» About this exercise:
Starting from the top of the entries below and ending with the line containing "thumb mcp: (147, 50)", restate every line word for word, pictures omitted.

[Limb landmark coordinates]
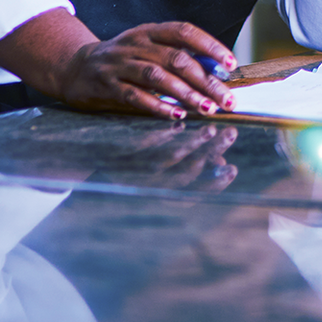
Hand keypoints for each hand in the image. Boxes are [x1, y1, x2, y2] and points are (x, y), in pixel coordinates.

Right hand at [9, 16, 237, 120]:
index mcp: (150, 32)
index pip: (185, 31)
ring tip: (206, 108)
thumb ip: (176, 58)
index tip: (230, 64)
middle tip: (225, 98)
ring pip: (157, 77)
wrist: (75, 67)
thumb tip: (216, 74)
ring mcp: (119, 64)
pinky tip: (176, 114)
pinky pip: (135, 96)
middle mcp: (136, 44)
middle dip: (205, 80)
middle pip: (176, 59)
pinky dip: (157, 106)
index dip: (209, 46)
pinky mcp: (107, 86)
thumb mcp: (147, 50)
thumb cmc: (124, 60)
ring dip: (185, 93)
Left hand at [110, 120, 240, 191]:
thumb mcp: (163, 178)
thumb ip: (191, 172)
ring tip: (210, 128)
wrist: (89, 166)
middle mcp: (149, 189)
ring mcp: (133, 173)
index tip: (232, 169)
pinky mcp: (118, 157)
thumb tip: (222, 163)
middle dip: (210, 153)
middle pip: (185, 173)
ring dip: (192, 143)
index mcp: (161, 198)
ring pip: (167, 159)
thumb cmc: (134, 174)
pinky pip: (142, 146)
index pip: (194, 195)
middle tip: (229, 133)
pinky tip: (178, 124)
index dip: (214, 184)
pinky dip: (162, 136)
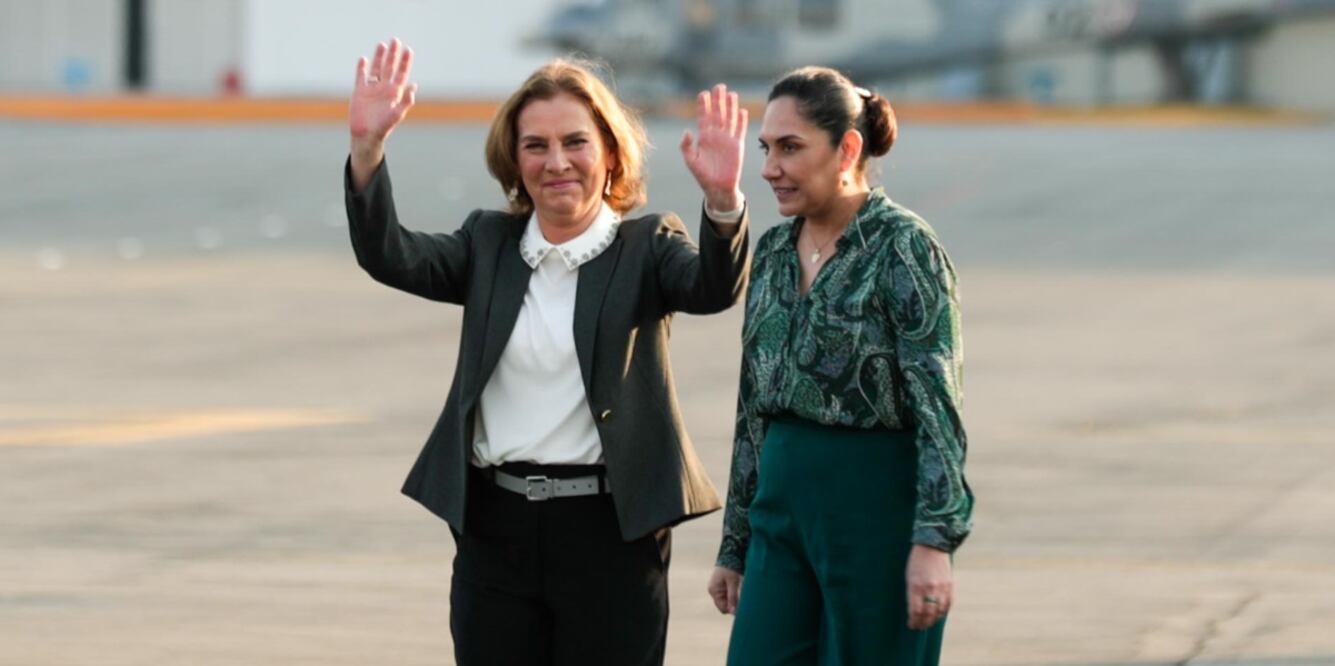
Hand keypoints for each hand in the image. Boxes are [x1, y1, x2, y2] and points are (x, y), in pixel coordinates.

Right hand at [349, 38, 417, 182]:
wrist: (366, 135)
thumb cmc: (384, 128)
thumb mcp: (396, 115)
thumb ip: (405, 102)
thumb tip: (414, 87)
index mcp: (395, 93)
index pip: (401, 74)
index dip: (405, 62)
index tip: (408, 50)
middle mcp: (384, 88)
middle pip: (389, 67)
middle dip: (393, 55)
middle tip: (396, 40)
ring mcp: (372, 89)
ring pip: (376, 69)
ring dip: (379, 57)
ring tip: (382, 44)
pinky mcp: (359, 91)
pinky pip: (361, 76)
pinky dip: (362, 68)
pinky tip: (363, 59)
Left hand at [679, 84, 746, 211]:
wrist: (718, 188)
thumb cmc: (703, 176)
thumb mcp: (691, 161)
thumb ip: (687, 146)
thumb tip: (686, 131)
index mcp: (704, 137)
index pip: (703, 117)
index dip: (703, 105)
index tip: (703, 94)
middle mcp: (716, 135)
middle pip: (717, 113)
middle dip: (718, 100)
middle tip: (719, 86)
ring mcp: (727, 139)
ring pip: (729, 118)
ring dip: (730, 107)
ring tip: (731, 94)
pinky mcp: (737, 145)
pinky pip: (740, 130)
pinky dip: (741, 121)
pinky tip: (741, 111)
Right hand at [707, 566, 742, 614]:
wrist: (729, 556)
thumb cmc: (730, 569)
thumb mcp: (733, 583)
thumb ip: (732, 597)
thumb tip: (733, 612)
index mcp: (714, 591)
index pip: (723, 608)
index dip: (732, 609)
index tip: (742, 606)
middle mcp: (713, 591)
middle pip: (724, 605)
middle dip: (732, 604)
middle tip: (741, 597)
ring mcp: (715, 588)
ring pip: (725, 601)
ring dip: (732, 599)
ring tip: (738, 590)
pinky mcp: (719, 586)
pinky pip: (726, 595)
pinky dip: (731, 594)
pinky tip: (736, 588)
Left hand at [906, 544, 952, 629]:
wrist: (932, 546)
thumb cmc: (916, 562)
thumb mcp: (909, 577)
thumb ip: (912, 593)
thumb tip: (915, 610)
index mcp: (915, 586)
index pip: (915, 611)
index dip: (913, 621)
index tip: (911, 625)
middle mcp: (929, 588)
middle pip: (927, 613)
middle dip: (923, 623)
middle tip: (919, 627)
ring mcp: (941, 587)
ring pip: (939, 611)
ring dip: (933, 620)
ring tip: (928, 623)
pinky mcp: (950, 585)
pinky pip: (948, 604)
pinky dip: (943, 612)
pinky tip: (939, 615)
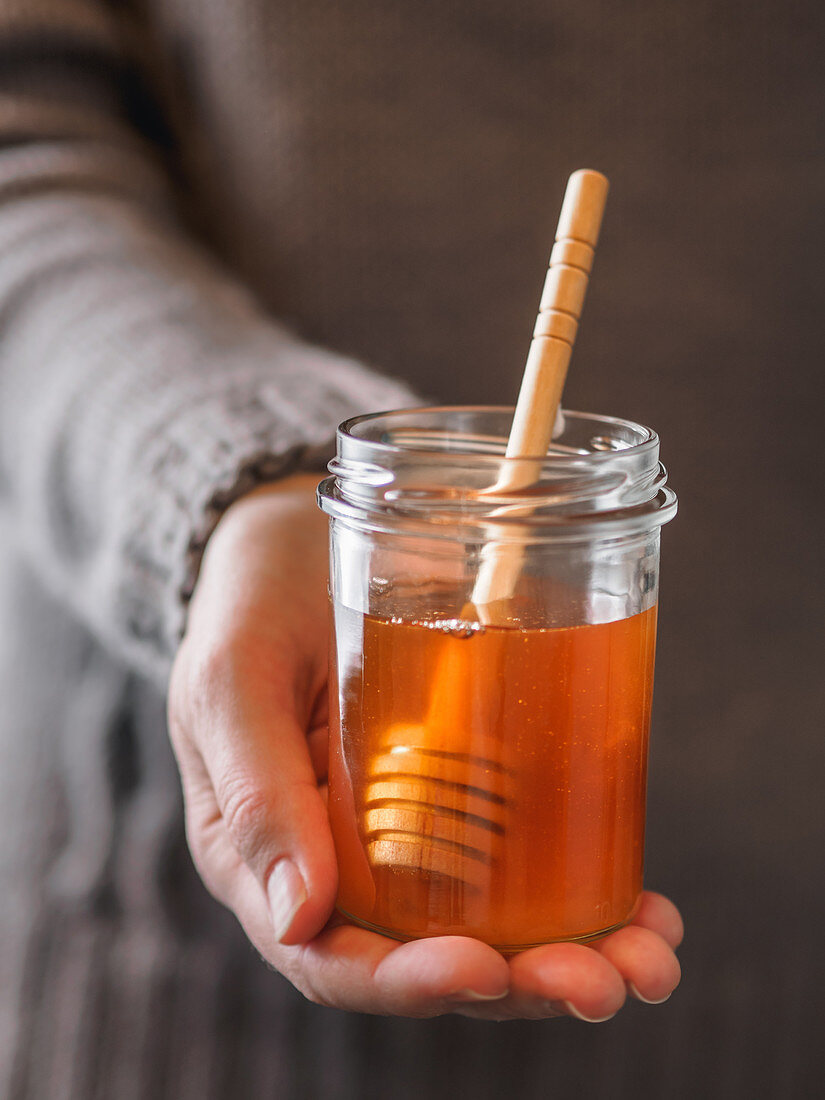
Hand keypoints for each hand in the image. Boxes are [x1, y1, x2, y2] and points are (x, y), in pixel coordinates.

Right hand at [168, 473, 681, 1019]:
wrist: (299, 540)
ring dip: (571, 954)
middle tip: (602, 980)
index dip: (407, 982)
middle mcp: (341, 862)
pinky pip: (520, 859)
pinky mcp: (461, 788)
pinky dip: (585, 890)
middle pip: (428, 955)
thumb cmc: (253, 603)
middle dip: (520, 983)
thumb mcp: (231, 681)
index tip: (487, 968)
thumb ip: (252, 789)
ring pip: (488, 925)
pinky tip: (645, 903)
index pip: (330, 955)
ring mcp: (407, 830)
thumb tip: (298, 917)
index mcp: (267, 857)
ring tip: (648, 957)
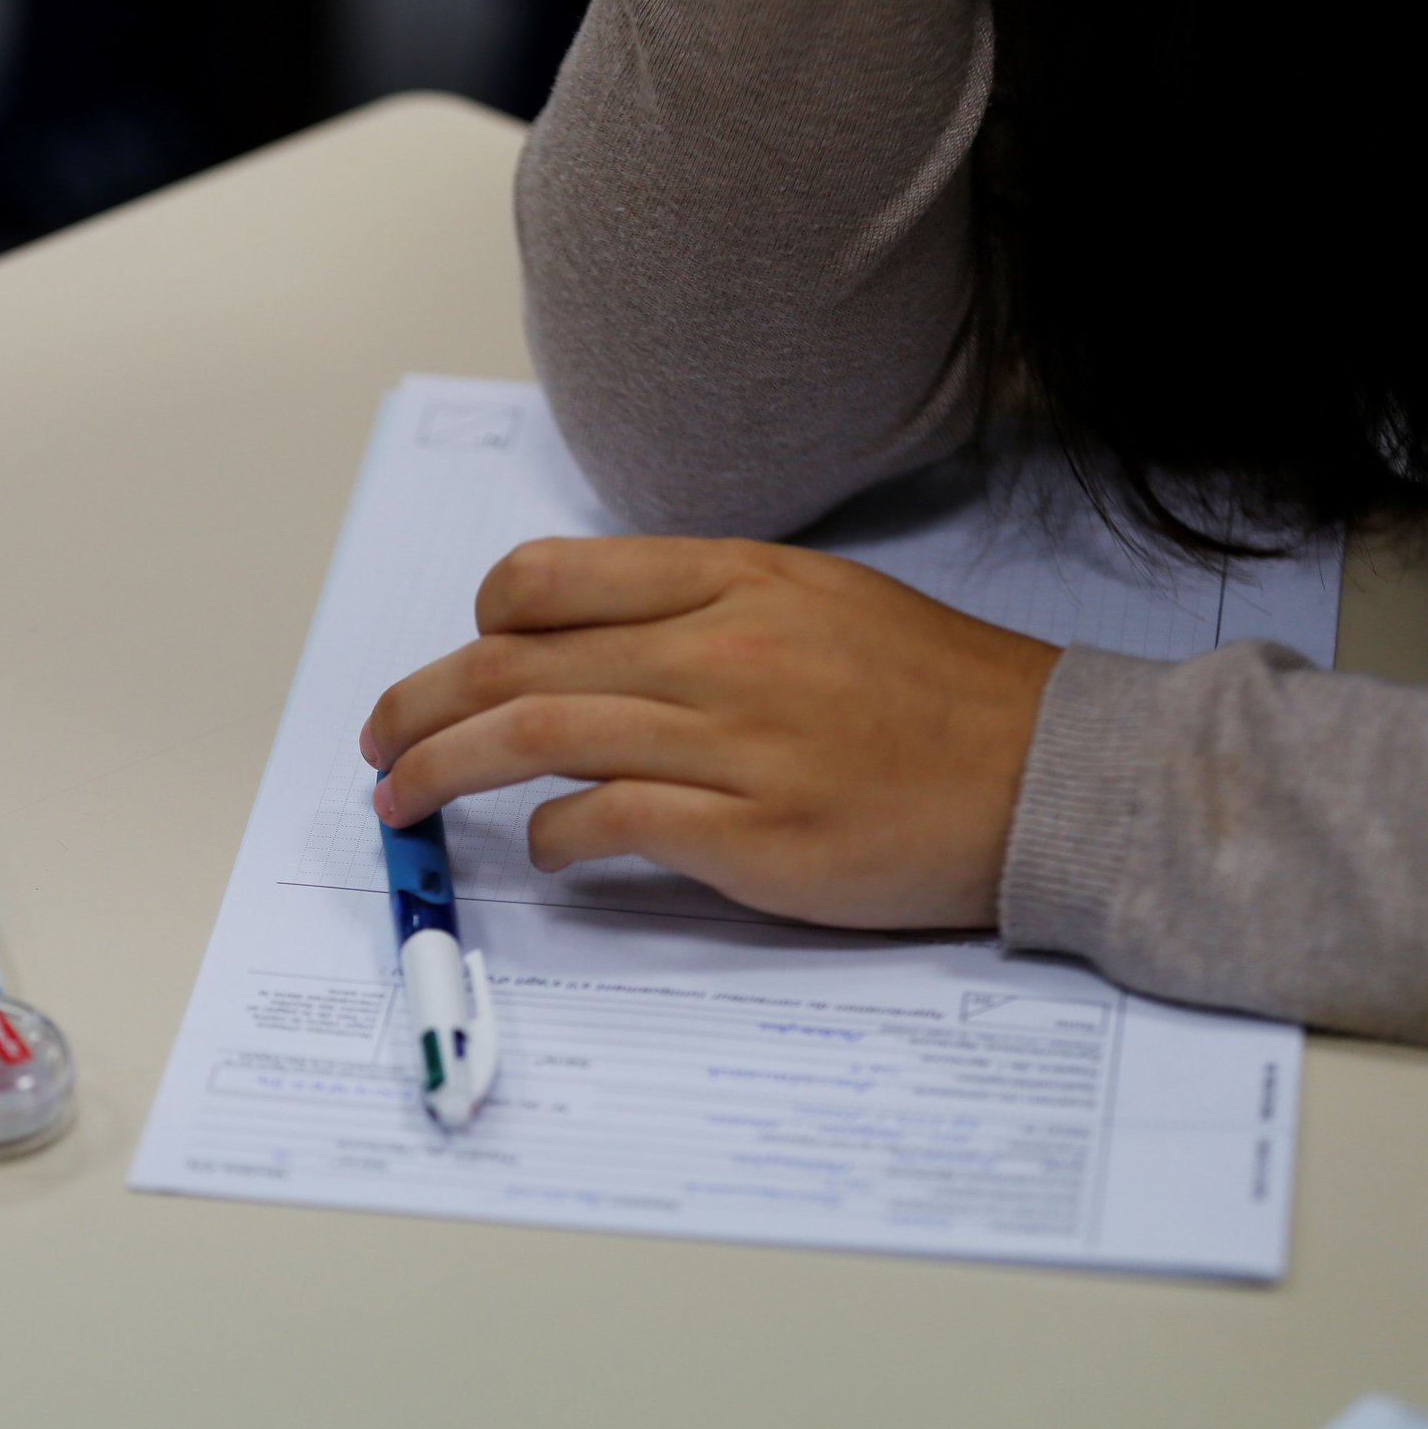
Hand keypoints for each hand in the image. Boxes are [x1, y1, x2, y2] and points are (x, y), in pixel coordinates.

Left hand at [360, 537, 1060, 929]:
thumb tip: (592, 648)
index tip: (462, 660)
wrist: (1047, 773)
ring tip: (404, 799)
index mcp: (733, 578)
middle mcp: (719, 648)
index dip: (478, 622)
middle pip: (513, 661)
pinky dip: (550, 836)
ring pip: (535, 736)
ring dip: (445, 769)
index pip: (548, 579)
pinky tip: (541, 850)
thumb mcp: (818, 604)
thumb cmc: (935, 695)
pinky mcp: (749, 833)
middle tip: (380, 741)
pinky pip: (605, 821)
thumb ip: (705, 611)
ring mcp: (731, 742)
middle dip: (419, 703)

» Answer section:
Hand keypoints for each hand in the image. Boxes are [x1, y1, x2, y2] and points are (x, y), in pixel coordinates.

Right hand at [9, 16, 237, 120]:
index mcp: (150, 32)
index pip: (185, 31)
ring tip: (206, 108)
thumb ip: (176, 58)
index tip: (230, 64)
middle tip: (225, 98)
ring pip: (157, 77)
wrist: (75, 67)
thumb tip: (216, 74)
ring mcp: (119, 64)
pinky tip: (176, 114)
pinky pip: (135, 96)
middle mcp: (136, 44)
middle dip: (205, 80)
middle pip: (176, 59)
pinky dip: (157, 106)
index dip: (209, 46)
pinky mcp: (107, 86)
thumb mcp: (147, 50)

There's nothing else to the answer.